** Work to complete **
Give back each line below verbatim.

+++ Provided material

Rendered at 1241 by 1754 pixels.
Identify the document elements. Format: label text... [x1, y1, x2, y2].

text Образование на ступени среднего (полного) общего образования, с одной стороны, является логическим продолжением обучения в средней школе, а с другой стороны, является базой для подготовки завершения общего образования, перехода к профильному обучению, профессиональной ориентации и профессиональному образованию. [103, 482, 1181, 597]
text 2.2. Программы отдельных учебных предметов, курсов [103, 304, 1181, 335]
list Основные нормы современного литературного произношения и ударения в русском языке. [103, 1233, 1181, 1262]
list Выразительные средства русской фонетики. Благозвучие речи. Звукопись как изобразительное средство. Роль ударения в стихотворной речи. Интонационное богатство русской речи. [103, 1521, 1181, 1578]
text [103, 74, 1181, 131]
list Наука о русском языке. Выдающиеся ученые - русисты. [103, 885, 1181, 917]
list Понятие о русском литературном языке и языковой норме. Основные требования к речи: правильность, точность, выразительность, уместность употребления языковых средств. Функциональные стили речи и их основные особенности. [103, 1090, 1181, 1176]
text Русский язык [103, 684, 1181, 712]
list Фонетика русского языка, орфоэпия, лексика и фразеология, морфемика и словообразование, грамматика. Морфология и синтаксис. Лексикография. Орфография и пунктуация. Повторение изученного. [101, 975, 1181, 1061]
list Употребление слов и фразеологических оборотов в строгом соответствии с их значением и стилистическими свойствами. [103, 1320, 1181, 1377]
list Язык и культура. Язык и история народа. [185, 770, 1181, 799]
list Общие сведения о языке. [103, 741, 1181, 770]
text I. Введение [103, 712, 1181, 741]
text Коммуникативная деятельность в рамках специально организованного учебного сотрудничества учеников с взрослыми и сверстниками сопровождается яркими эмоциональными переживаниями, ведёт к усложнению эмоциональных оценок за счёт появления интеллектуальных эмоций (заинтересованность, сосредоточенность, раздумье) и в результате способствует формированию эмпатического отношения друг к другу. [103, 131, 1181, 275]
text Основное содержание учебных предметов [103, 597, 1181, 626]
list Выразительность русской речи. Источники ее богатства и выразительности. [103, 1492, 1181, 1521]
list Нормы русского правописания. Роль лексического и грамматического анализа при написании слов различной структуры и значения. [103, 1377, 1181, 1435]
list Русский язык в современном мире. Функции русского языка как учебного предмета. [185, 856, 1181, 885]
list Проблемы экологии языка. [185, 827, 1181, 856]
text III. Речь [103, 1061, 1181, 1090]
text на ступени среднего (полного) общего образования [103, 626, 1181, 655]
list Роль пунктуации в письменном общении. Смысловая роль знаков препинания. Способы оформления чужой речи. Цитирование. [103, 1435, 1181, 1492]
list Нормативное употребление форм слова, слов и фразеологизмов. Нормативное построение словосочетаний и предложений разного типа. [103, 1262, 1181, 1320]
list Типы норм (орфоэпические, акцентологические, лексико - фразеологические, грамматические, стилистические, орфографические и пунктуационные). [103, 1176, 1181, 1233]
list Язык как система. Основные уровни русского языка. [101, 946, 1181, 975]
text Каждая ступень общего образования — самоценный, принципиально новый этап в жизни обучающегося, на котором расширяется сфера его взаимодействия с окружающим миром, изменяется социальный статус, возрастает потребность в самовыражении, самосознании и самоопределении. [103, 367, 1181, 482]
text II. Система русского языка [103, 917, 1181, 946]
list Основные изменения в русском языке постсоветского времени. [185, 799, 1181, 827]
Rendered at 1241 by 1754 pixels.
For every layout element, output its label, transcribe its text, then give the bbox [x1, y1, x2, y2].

++++++

** Solution to this exercise **
Rendered at 1241 by 1754 pixels.
Identify the document elements. Format: label text... [x1, y1, x2, y2].

text Образование на ступени среднего (полного) общего образования, с одной стороны, является логическим продолжением обучения в средней школе, а с другой стороны, является базой для подготовки завершения общего образования, перехода к профильному обучению, профессиональной ориентации и профессиональному образованию. [103, 482, 1181, 597]
text 2.2. Программы отдельных учебных предметов, курсов [103, 304, 1181, 335]
list Основные нормы современного литературного произношения и ударения в русском языке. [103, 1233, 1181, 1262]
list Выразительные средства русской фонетики. Благозвучие речи. Звукопись как изобразительное средство. Роль ударения в стихотворной речи. Интонационное богатство русской речи. [103, 1521, 1181, 1578]
text [103, 74, 1181, 131]
list Наука о русском языке. Выдающиеся ученые - русисты. [103, 885, 1181, 917]
list Понятие о русском литературном языке и языковой норме. Основные требования к речи: правильность, точность, выразительность, уместность употребления языковых средств. Функциональные стили речи и их основные особенности. [103, 1090, 1181, 1176]
text Русский язык [103, 684, 1181, 712]
list Фонетика русского языка, орфоэпия, лексика и фразеология, морфемика и словообразование, грамматика. Морфология и синтаксис. Лексикография. Орфография и пунктуация. Повторение изученного. [101, 975, 1181, 1061]
list Употребление слов и фразеологических оборотов в строгом соответствии с их значением и стилистическими свойствами. [103, 1320, 1181, 1377]
list Язык и культура. Язык и история народа. [185, 770, 1181, 799]
list Общие сведения о языке. [103, 741, 1181, 770]
text I. Введение [103, 712, 1181, 741]
text Коммуникативная деятельность в рамках специально организованного учебного сотрудничества учеников с взрослыми и сверстниками сопровождается яркими эмоциональными переживаниями, ведёт к усложнению эмоциональных оценок за счёт появления интеллектуальных эмоций (заинтересованность, сосредоточенность, раздумье) и в результате способствует формированию эмпатического отношения друг к другу. [103, 131, 1181, 275]
text Основное содержание учебных предметов [103, 597, 1181, 626]
list Выразительность русской речи. Источники ее богатства и выразительности. [103, 1492, 1181, 1521]
list Нормы русского правописания. Роль лексического и грамматического анализа при написании слов различной структуры и значения. [103, 1377, 1181, 1435]
list Русский язык в современном мире. Функции русского языка как учебного предмета. [185, 856, 1181, 885]
list Проблемы экологии языка. [185, 827, 1181, 856]
text III. Речь [103, 1061, 1181, 1090]
text на ступени среднего (полного) общего образования [103, 626, 1181, 655]
list Роль пунктуации в письменном общении. Смысловая роль знаков препинания. Способы оформления чужой речи. Цитирование. [103, 1435, 1181, 1492]
list Нормативное употребление форм слова, слов и фразеологизмов. Нормативное построение словосочетаний и предложений разного типа. [103, 1262, 1181, 1320]
list Типы норм (орфоэпические, акцентологические, лексико - фразеологические, грамматические, стилистические, орфографические и пунктуационные). [103, 1176, 1181, 1233]
list Язык как система. Основные уровни русского языка. [101, 946, 1181, 975]
text Каждая ступень общего образования — самоценный, принципиально новый этап в жизни обучающегося, на котором расширяется сфера его взаимодействия с окружающим миром, изменяется социальный статус, возрастает потребность в самовыражении, самосознании и самоопределении. [103, 367, 1181, 482]
text II. Система русского языка [103, 917, 1181, 946]
list Основные изменения в русском языке постсоветского времени. [185, 799, 1181, 827]
Rendered at 1241 by 1754 pixels.
For every layout element, output its label, transcribe its text, then give the bbox [x1, y1, x2, y2].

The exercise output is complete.